* BEGIN *
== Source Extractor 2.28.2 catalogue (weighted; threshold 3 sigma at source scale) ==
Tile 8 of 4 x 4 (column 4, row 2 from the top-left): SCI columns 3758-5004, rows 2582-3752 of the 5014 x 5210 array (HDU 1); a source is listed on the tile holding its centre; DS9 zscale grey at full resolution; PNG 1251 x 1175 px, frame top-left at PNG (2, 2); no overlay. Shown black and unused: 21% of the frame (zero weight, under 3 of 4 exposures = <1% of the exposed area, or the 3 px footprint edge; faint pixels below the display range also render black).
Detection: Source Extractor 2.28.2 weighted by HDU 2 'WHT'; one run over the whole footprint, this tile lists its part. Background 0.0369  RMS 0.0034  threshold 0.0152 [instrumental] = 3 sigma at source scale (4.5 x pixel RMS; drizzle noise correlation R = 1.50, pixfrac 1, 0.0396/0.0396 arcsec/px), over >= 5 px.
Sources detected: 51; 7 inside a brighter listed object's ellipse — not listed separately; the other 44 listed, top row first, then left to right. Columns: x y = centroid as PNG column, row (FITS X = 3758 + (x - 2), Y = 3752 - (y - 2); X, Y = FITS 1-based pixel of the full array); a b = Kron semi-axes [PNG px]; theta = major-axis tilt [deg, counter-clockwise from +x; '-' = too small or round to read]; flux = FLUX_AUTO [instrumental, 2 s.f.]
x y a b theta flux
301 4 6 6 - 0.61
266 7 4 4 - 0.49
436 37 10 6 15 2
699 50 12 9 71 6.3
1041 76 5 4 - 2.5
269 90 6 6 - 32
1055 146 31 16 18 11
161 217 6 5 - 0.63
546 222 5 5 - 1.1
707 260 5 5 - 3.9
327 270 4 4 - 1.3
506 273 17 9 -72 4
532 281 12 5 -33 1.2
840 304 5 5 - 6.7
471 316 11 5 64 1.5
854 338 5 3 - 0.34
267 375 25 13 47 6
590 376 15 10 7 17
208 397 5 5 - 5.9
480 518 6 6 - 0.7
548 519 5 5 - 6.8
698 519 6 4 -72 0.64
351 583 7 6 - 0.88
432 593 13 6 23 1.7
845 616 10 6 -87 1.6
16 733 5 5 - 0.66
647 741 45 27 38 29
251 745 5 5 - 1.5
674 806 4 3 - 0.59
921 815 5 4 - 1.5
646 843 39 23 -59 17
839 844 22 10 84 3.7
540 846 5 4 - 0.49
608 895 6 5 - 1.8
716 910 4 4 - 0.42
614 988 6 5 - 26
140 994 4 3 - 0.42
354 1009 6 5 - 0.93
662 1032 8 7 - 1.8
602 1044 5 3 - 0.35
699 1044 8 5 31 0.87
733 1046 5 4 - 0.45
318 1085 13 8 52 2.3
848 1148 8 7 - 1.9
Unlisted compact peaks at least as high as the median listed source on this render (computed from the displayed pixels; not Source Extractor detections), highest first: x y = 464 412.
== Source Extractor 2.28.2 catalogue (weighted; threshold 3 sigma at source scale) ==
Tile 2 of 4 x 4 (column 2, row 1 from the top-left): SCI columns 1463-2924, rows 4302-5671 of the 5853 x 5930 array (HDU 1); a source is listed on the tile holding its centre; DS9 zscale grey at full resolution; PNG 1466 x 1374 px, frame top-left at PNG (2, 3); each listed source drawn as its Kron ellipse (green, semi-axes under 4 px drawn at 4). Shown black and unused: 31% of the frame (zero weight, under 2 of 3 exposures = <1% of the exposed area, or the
* END *
Problem to work on – Copy out all of the rows above word for word, with nothing left out or changed.

Exercise output –
== Source Extractor 2.28.2 catalogue (weighted; threshold 3 sigma at source scale) ==
Tile 8 of 4 x 4 (column 4, row 2 from the top-left): SCI columns 3758-5004, rows 2582-3752 of the 5014 x 5210 array (HDU 1); a source is listed on the tile holding its centre; DS9 zscale grey at full resolution; PNG 1251 x 1175 px, frame top-left at PNG (2, 2); no overlay. Shown black and unused: 21% of the frame (zero weight, under 3 of 4 exposures = <1% of the exposed area, or the 3 px footprint edge; faint pixels below the display range also render black).
Detection: Source Extractor 2.28.2 weighted by HDU 2 'WHT'; one run over the whole footprint, this tile lists its part. Background 0.0369  RMS 0.0034  threshold 0.0152 [instrumental] = 3 sigma at source scale (4.5 x pixel RMS; drizzle noise correlation R = 1.50, pixfrac 1, 0.0396/0.0396 arcsec/px), over >= 5 px.
Sources detected: 51; 7 inside a brighter listed object's ellipse — not listed separately; the other 44 listed, top row first, then left to right. Columns: x y = centroid as PNG column, row (FITS X = 3758 + (x - 2), Y = 3752 - (y - 2); X, Y = FITS 1-based pixel of the full array); a b = Kron semi-axes [PNG px]; theta = major-axis tilt [deg, counter-clockwise from +x; '-' = too small or round to read]; flux = FLUX_AUTO [instrumental, 2 s.f.]
x y a b theta flux
301 4 6 6 - 0.61
266 7 4 4 - 0.49
436 37 10 6 15 2
699 50 12 9 71 6.3
1041 76 5 4 - 2.5
269 90 6 6 - 32
1055 146 31 16 18 11
161 217 6 5 - 0.63
546 222 5 5 - 1.1
707 260 5 5 - 3.9
327 270 4 4 - 1.3
506 273 17 9 -72 4
532 281 12 5 -33 1.2
840 304 5 5 - 6.7
471 316 11 5 64 1.5
854 338 5 3 - 0.34
267 375 25 13 47 6
590 376 15 10 7 17
208 397 5 5 - 5.9
480 518 6 6 - 0.7
548 519 5 5 - 6.8
698 519 6 4 -72 0.64
351 583 7 6 - 0.88
432 593 13 6 23 1.7
845 616 10 6 -87 1.6
16 733 5 5 - 0.66
647 741 45 27 38 29
251 745 5 5 - 1.5
674 806 4 3 - 0.59
921 815 5 4 - 1.5
646 843 39 23 -59 17
839 844 22 10 84 3.7
540 846 5 4 - 0.49
608 895 6 5 - 1.8
716 910 4 4 - 0.42
614 988 6 5 - 26
140 994 4 3 - 0.42
354 1009 6 5 - 0.93
662 1032 8 7 - 1.8
602 1044 5 3 - 0.35
699 1044 8 5 31 0.87
733 1046 5 4 - 0.45
318 1085 13 8 52 2.3
848 1148 8 7 - 1.9
Unlisted compact peaks at least as high as the median listed source on this render (computed from the displayed pixels; not Source Extractor detections), highest first: x y = 464 412.
== Source Extractor 2.28.2 catalogue (weighted; threshold 3 sigma at source scale) ==
Tile 2 of 4 x 4 (column 2, row 1 from the top-left): SCI columns 1463-2924, rows 4302-5671 of the 5853 x 5930 array (HDU 1); a source is listed on the tile holding its centre; DS9 zscale grey at full resolution; PNG 1466 x 1374 px, frame top-left at PNG (2, 3); each listed source drawn as its Kron ellipse (green, semi-axes under 4 px drawn at 4). Shown black and unused: 31% of the frame (zero weight, under 2 of 3 exposures = <1% of the exposed area, or the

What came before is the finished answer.